Brief:
Print all entries below exactly as they appear.

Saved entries
-=-=-=-=-

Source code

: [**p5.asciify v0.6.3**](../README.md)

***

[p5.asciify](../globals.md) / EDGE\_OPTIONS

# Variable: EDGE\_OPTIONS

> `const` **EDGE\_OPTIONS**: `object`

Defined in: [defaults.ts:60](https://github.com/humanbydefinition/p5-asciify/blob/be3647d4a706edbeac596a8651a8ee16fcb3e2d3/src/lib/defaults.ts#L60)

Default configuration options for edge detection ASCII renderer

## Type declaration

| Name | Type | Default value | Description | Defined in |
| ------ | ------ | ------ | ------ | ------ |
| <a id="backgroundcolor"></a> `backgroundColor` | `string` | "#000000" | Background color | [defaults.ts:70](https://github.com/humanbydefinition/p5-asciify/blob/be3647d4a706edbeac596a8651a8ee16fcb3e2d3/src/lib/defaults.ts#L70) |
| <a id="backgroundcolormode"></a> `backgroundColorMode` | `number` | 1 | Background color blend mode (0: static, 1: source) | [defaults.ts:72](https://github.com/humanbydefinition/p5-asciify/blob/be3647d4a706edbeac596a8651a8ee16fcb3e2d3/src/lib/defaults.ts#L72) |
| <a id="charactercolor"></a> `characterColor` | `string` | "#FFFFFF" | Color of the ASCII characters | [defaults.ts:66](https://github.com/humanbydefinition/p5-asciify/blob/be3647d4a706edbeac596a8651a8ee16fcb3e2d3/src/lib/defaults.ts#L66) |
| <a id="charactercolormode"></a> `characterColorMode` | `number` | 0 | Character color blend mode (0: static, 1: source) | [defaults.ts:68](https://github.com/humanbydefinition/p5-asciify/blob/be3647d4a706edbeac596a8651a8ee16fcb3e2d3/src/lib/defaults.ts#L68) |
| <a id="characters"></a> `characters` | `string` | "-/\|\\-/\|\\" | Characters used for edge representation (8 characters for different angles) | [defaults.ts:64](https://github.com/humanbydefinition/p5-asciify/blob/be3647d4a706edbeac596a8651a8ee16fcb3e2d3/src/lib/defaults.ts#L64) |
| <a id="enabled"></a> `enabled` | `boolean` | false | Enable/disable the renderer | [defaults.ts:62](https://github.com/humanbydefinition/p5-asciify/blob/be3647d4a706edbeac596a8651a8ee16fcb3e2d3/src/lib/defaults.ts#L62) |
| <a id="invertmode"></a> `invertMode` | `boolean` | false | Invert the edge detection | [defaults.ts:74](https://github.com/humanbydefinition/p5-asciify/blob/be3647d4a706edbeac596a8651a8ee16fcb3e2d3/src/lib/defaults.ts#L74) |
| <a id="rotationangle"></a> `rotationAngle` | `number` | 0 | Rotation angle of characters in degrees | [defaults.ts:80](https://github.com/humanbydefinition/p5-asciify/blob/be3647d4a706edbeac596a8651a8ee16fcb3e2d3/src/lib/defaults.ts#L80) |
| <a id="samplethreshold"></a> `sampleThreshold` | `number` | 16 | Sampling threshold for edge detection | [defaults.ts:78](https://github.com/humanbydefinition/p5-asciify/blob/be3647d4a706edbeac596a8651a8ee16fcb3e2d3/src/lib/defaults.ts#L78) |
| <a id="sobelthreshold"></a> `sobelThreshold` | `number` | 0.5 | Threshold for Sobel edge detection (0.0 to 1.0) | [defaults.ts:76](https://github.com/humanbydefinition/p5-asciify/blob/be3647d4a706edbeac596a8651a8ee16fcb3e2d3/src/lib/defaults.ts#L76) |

-=-=-=-=-

Output for this task:
Source code

: [**p5.asciify v0.6.3**](../README.md)

***

[p5.asciify](../globals.md) / EDGE\_OPTIONS

# Variable: EDGE\_OPTIONS

> `const` **EDGE\_OPTIONS**: `object`

Defined in: [defaults.ts:60](https://github.com/humanbydefinition/p5-asciify/blob/be3647d4a706edbeac596a8651a8ee16fcb3e2d3/src/lib/defaults.ts#L60)

Default configuration options for edge detection ASCII renderer

## Type declaration

| Name | Type | Default value | Description | Defined in |
| ------ | ------ | ------ | ------ | ------ |
| <a id="backgroundcolor"></a> `backgroundColor` | `string` | "#000000" | Background color | [defaults.ts:70](https://github.com/humanbydefinition/p5-asciify/blob/be3647d4a706edbeac596a8651a8ee16fcb3e2d3/src/lib/defaults.ts#L70) |
| <a id="backgroundcolormode"></a> `backgroundColorMode` | `number` | 1 | Background color blend mode (0: static, 1: source) | [defaults.ts:72](https://github.com/humanbydefinition/p5-asciify/blob/be3647d4a706edbeac596a8651a8ee16fcb3e2d3/src/lib/defaults.ts#L72) |
| <a id="charactercolor"></a> `characterColor` | `string` | "#FFFFFF" | Color of the ASCII characters | [defaults.ts:66](https://github.com/humanbydefinition/p5-asciify/blob/be3647d4a706edbeac596a8651a8ee16fcb3e2d3/src/lib/defaults.ts#L66) |
| <a id="charactercolormode"></a> `characterColorMode` | `number` | 0 | Character color blend mode (0: static, 1: source) | [defaults.ts:68](https://github.com/humanbydefinition/p5-asciify/blob/be3647d4a706edbeac596a8651a8ee16fcb3e2d3/src/lib/defaults.ts#L68) |
| <a id="characters"></a> `characters` | `string` | "-/\|\\-/\|\\" | Characters used for edge representation (8 characters for different angles) | [defaults.ts:64](https://github.com/humanbydefinition/p5-asciify/blob/be3647d4a706edbeac596a8651a8ee16fcb3e2d3/src/lib/defaults.ts#L64) |
| <a id="enabled"></a> `enabled` | `boolean` | false | Enable/disable the renderer | [defaults.ts:62](https://github.com/humanbydefinition/p5-asciify/blob/be3647d4a706edbeac596a8651a8ee16fcb3e2d3/src/lib/defaults.ts#L62) |
| <a id="invertmode"></a> `invertMode` | `boolean` | false | Invert the edge detection | [defaults.ts:74](https://github.com/humanbydefinition/p5-asciify/blob/be3647d4a706edbeac596a8651a8ee16fcb3e2d3/src/lib/defaults.ts#L74) |
| <a id="rotationangle"></a> `rotationAngle` | `number` | 0 | Rotation angle of characters in degrees | [defaults.ts:80](https://github.com/humanbydefinition/p5-asciify/blob/be3647d4a706edbeac596a8651a8ee16fcb3e2d3/src/lib/defaults.ts#L80) |
| <a id="samplethreshold"></a> `sampleThreshold` | `number` | 16 | Sampling threshold for edge detection | [defaults.ts:78](https://github.com/humanbydefinition/p5-asciify/blob/be3647d4a706edbeac596a8651a8ee16fcb3e2d3/src/lib/defaults.ts#L78) |
| <a id="sobelthreshold"></a> `sobelThreshold` | `number` | 0.5 | Threshold for Sobel edge detection (0.0 to 1.0) | [defaults.ts:76](https://github.com/humanbydefinition/p5-asciify/blob/be3647d4a706edbeac596a8651a8ee16fcb3e2d3/src/lib/defaults.ts#L76) |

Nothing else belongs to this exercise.